# Lista de tarefas
A - Diga se cada afirmação abaixo concorda com o trecho sobre o silêncio, respondendo sim ou não e citando as palavras do trecho que decidem: (i) A mãe às vezes reclamava que o pai parecia não estar em casa. (ii) O silêncio da presença é igual ao silêncio da ausência. (iii) O pai ensinou que a presença silenciosa também faz a diferença.
B - Renomeie "pai" como "avô" no trecho sobre o silêncio e escreva de novo a parte que começa em "Mais recentemente percebi" e termina em "conhecem e me amam.".
C - Dê continuidade ao trecho sobre o silêncio a partir do ponto em que ele termina.

# Trecho da página

◆ ◆ ◆ ◆ ◆ ◆ ◆

Mais recentemente percebi que essa intimidade no silêncio eu também compartilhava com meu pai. Minha mãe às vezes reclamava que ele parecia não estar em casa. Eu ouvia essa observação e imaginava que eu provavelmente gerava a mesma sensação nas pessoas que conviviam comigo porque também sou muito amiga da escuta e do silêncio. Quando meu pai morreu e a ausência nos fez a todos sentir que a presença silenciosa é muito diferente da ausência e que, portanto, o silêncio da presença é completamente diferente do silêncio da ausência, um portal se abriu. Meu pai me ensinou naquele momento que a minha presença silenciosa também faz a diferença, pelo menos entre os que me conhecem e me amam.

◆ ◆ ◆ ◆ ◆ ◆ ◆

# Dados de entrada
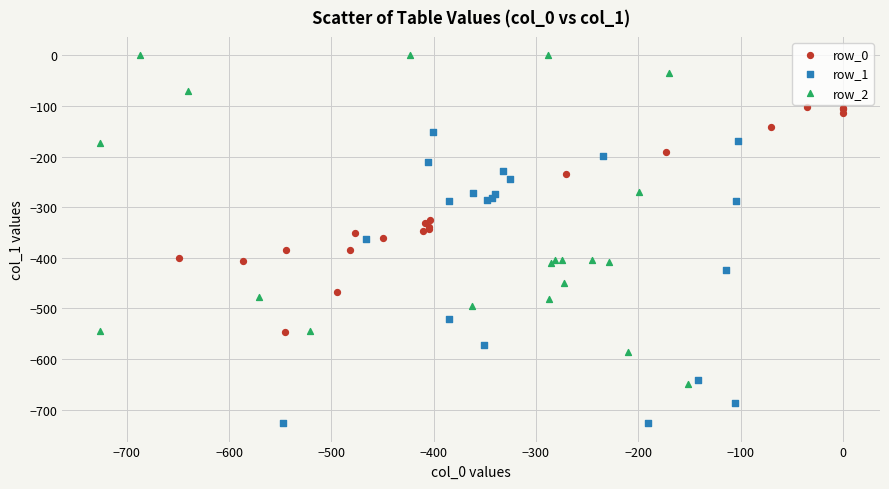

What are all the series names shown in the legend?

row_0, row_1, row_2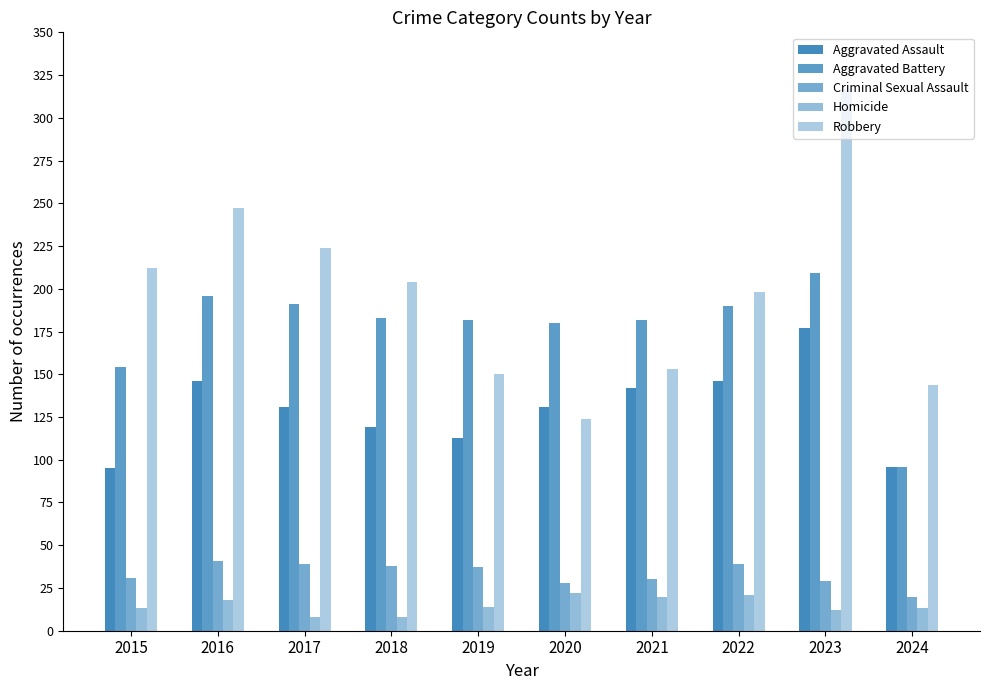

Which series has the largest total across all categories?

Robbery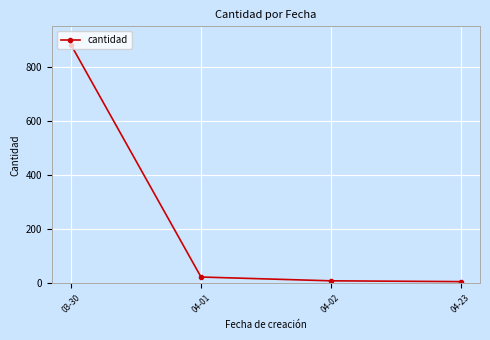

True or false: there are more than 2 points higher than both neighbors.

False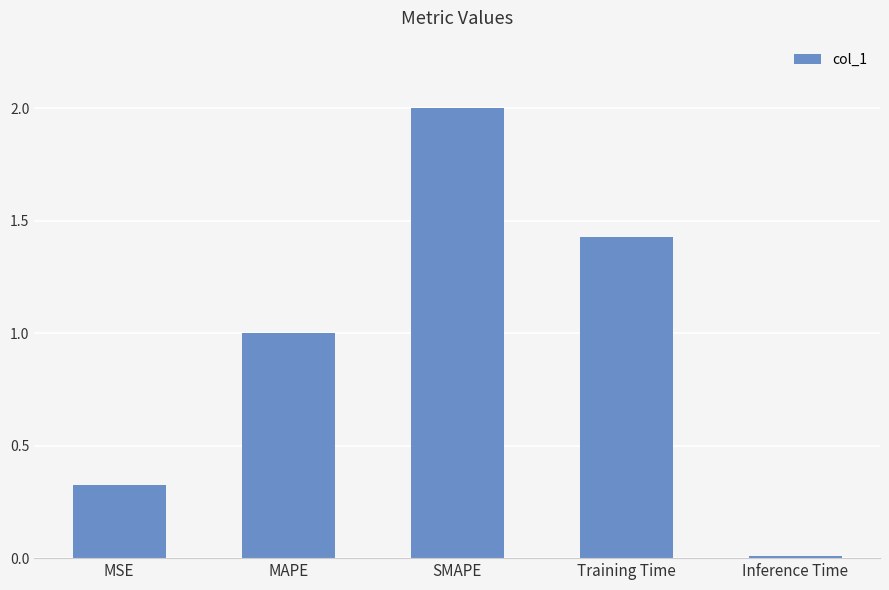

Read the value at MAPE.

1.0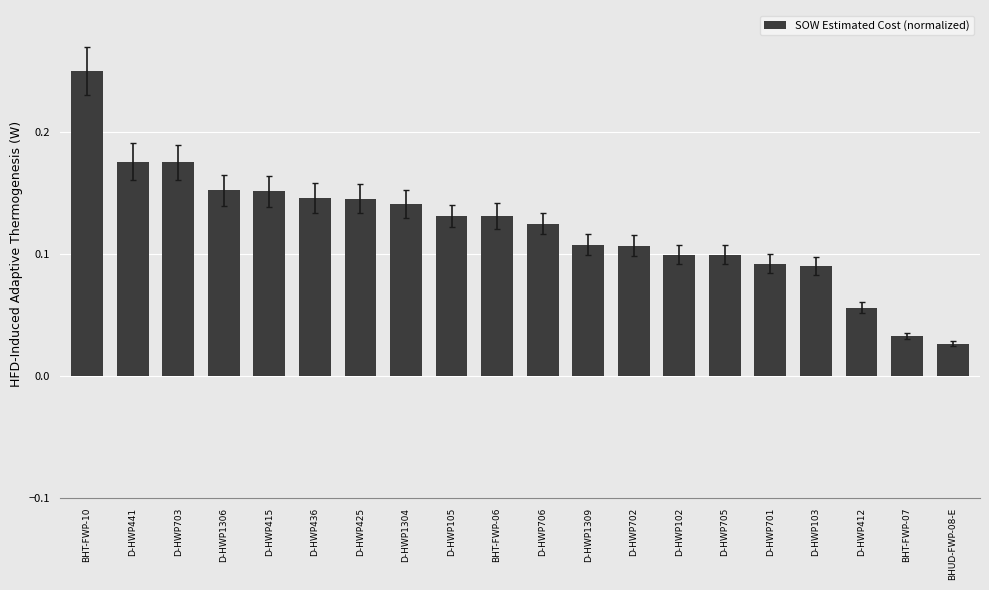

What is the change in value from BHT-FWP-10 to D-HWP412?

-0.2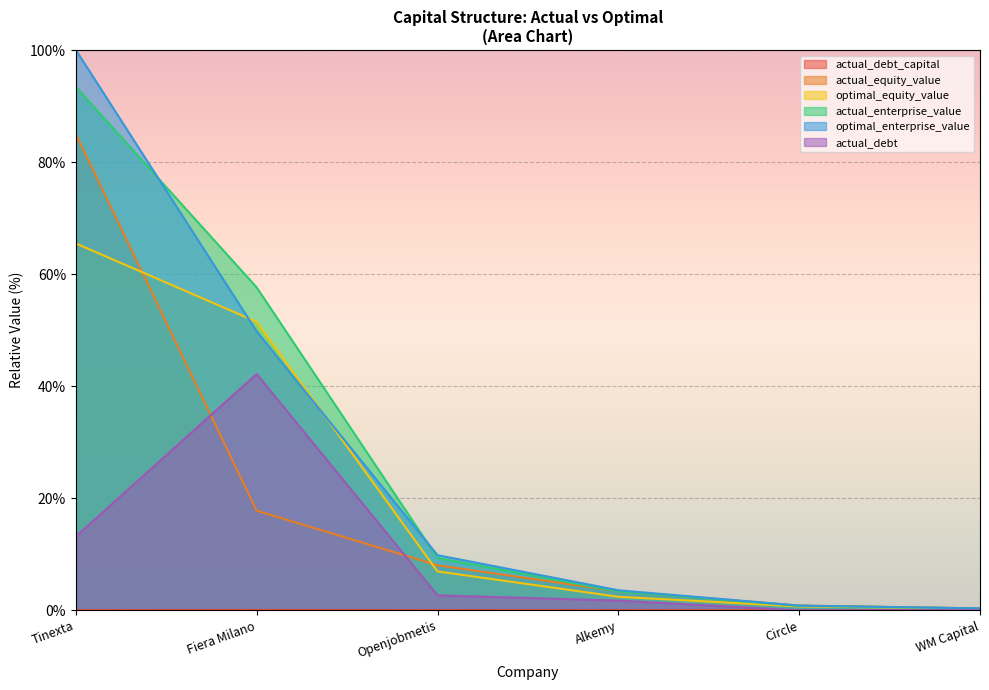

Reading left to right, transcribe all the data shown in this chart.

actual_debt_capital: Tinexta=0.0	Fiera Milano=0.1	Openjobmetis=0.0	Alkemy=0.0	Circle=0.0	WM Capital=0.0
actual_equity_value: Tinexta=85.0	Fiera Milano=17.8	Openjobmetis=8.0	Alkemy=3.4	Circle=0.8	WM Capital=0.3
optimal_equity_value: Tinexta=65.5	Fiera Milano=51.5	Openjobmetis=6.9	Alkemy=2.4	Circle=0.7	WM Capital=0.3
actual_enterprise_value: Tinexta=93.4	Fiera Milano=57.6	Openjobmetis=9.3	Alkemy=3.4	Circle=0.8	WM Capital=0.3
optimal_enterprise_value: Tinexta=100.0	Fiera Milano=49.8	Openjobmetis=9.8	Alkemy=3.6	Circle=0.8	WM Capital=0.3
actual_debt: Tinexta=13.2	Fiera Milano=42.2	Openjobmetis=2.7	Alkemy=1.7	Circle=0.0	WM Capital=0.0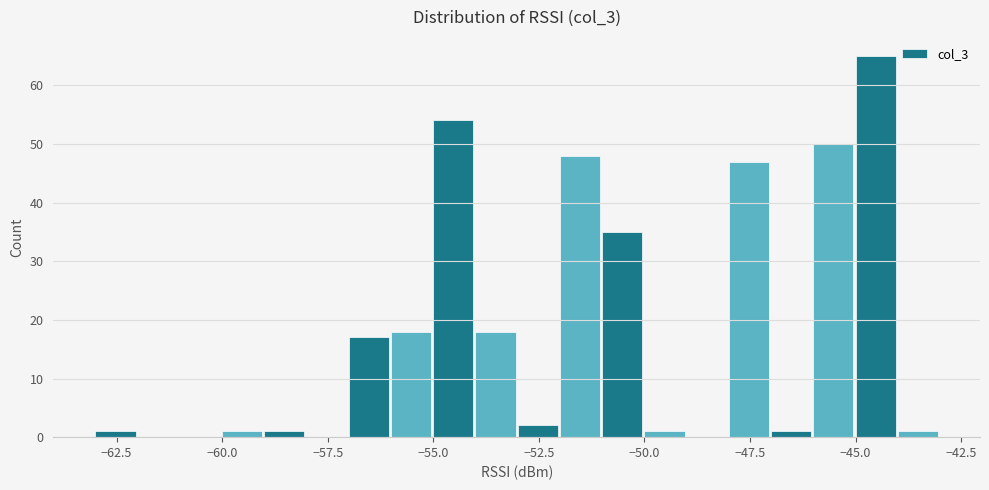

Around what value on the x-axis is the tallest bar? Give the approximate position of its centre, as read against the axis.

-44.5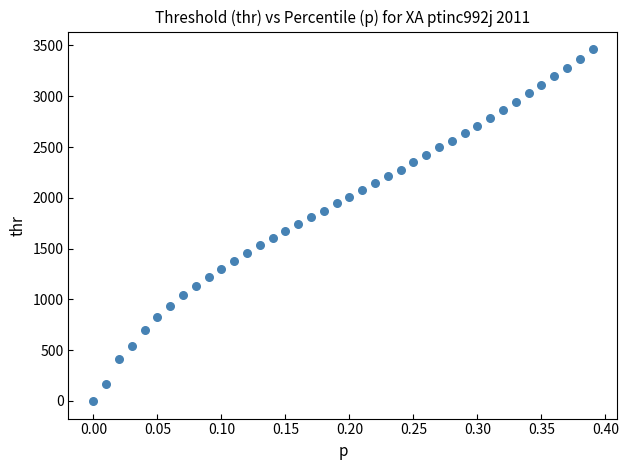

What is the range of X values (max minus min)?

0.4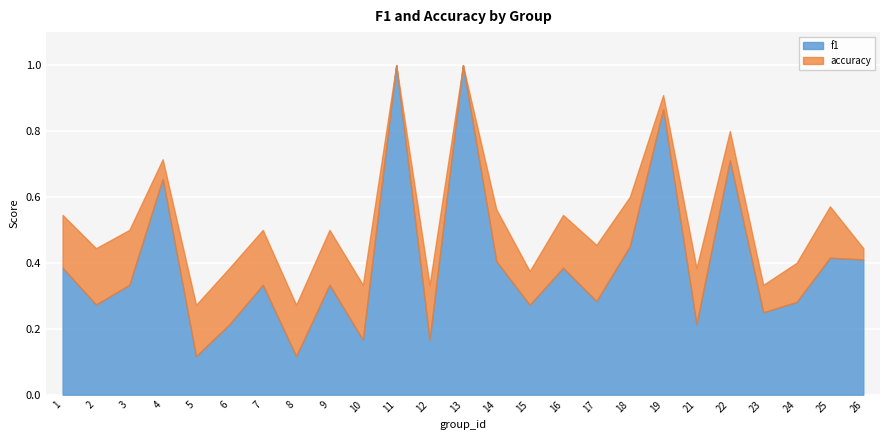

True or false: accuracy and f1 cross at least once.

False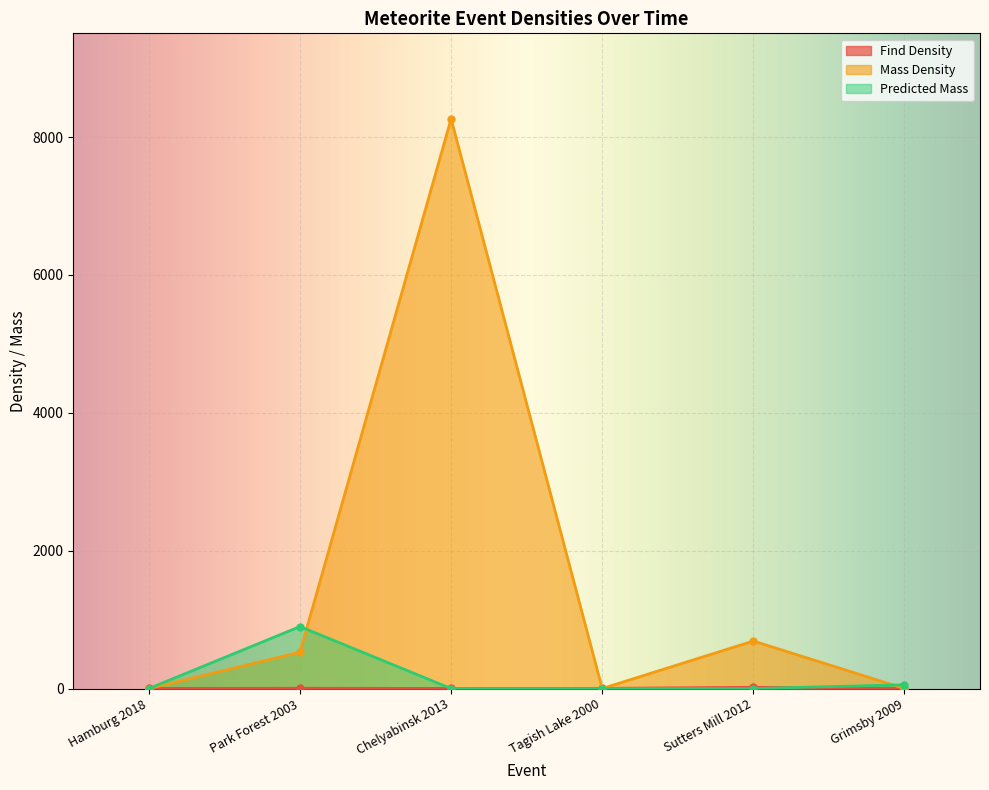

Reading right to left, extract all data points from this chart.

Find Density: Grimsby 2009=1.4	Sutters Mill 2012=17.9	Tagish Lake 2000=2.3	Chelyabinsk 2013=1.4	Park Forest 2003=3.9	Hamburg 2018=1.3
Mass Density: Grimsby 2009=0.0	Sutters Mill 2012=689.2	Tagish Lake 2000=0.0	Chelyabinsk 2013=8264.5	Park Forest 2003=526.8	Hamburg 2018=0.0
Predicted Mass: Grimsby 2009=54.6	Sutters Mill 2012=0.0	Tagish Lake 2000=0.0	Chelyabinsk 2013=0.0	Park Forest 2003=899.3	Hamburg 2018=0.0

◆ ◆ ◆ ◆ ◆ ◆ ◆

# Respostas escritas
A -
(i) Sim: "Minha mãe às vezes reclamava que ele parecia não estar em casa."
(ii) Não: "o silêncio da presença é completamente diferente do silêncio da ausência"
(iii) Sim: "Meu pai me ensinou naquele momento que a minha presença silenciosa também faz a diferença"

B -
Mais recentemente percebi que essa intimidade no silêncio eu também compartilhava com meu avô. Minha mãe às vezes reclamava que ele parecia não estar em casa. Eu ouvia essa observação e imaginava que eu provavelmente gerava a mesma sensação nas pessoas que conviviam comigo porque também sou muito amiga da escuta e do silêncio. Quando meu avô morreu e a ausência nos fez a todos sentir que a presença silenciosa é muito diferente da ausência e que, portanto, o silêncio da presença é completamente diferente do silêncio da ausência, um portal se abriu. Meu avô me ensinou naquele momento que a minha presença silenciosa também faz a diferença, pelo menos entre os que me conhecem e me amam.

C -
C.: Leio você e penso o quanto o silêncio abre e fecha espaços. Minha mãe sempre foi mais silenciosa e sempre senti que, com isso, ela garantia uma qualidade de escuta. Quando morava com meus pais, ela foi meu espaço de diálogo mais genuíno. Já meu pai (sorrio aqui pensando)… quando penso no meu pai ouço automaticamente sua risada estrondosa característica. Fala alto, é barulhento e conta piada logo às 5h da manhã. Eu agradeço por tê-los por perto, presentes no silêncio e no barulho. Também penso aqui na diferença de silêncio na presença e na ausência. Não é só a morte física que silencia, há outros “adeuses” que damos que fecham espaços de diálogo, alguns acontecem com o desgaste do tempo, outros por desencanto…

F.: Fato é que não navegamos apenas em nosso ambiente familiar ou, mais amplamente, em ambientes familiares. E foi o trabalho, a experiência profissional, que inicialmente me desafiou a ser também uma presença que fala. O primeiro emprego, como professora, já tinha por si só uma natureza que demandava a expressão verbal pela oralidade. E os empregos seguintes não foram diferentes, a demanda por me expressar pela fala só aumentou ao longo dos anos. Ganhou contornos de liderança e influência e tornou-se cada vez mais fundamental para o meu ser e fazer profissional.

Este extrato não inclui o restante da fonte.